- Author: Domenico del Mela
- Date: 1739
- Collection: MUSICAL INSTRUMENTS
- Technique: cypress wood and boxwood
- Inventory: Inv. Cherubini 1988/110
As we know, there are two types of piano: horizontal ones, also called grand pianos, and vertical ones, like this one, currently on display in the keyboard instrument section of the Galleria dell’Accademia di Firenze. It was made by Domenico Del Mela in Gagliano (in the Mugello region of northern Tuscany) in 1739. It is the oldest upright piano preserved today and was in all likelihood the first attempt to build a piano that reduced the features and sound of the grand piano, arranging the strings vertically. A vertical harpsichord had already been invented by Bartolomeo Cristofori for the grand prince Ferdinando de’ Medici, and it is possible that Domenico Del Mela was inspired by that illustrious model.

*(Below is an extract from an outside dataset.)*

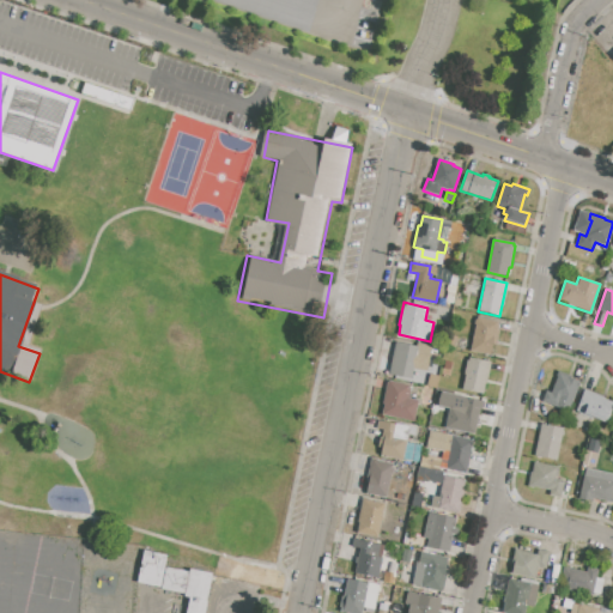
[(477,316),(498,321),(497,325),(499,325),(495,345),(493,345),(491,356),(469,351),(477,316)]
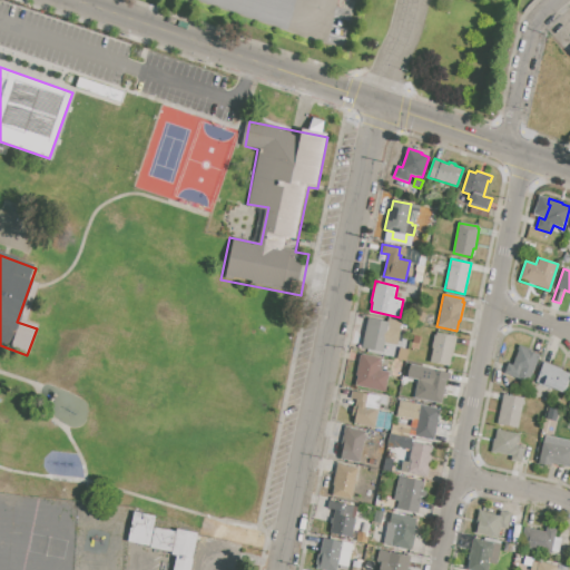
[(418,312),(425,313),(422,325),(415,323),(418,312)]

In Del Mela’s piano, the strings are struck by little hammers, like in the instrument invented a few decades earlier by Cristofori, but their vertical arrangement drastically reduces the instrument’s bulk.
It was built a few years after Cristofori’s death, and it would seem, although it is not known for certain, that Del Mela was Cristofori’s apprentice or assistant. The upright piano remained in the Del Mela family until 1928, when it was purchased by the Italian State.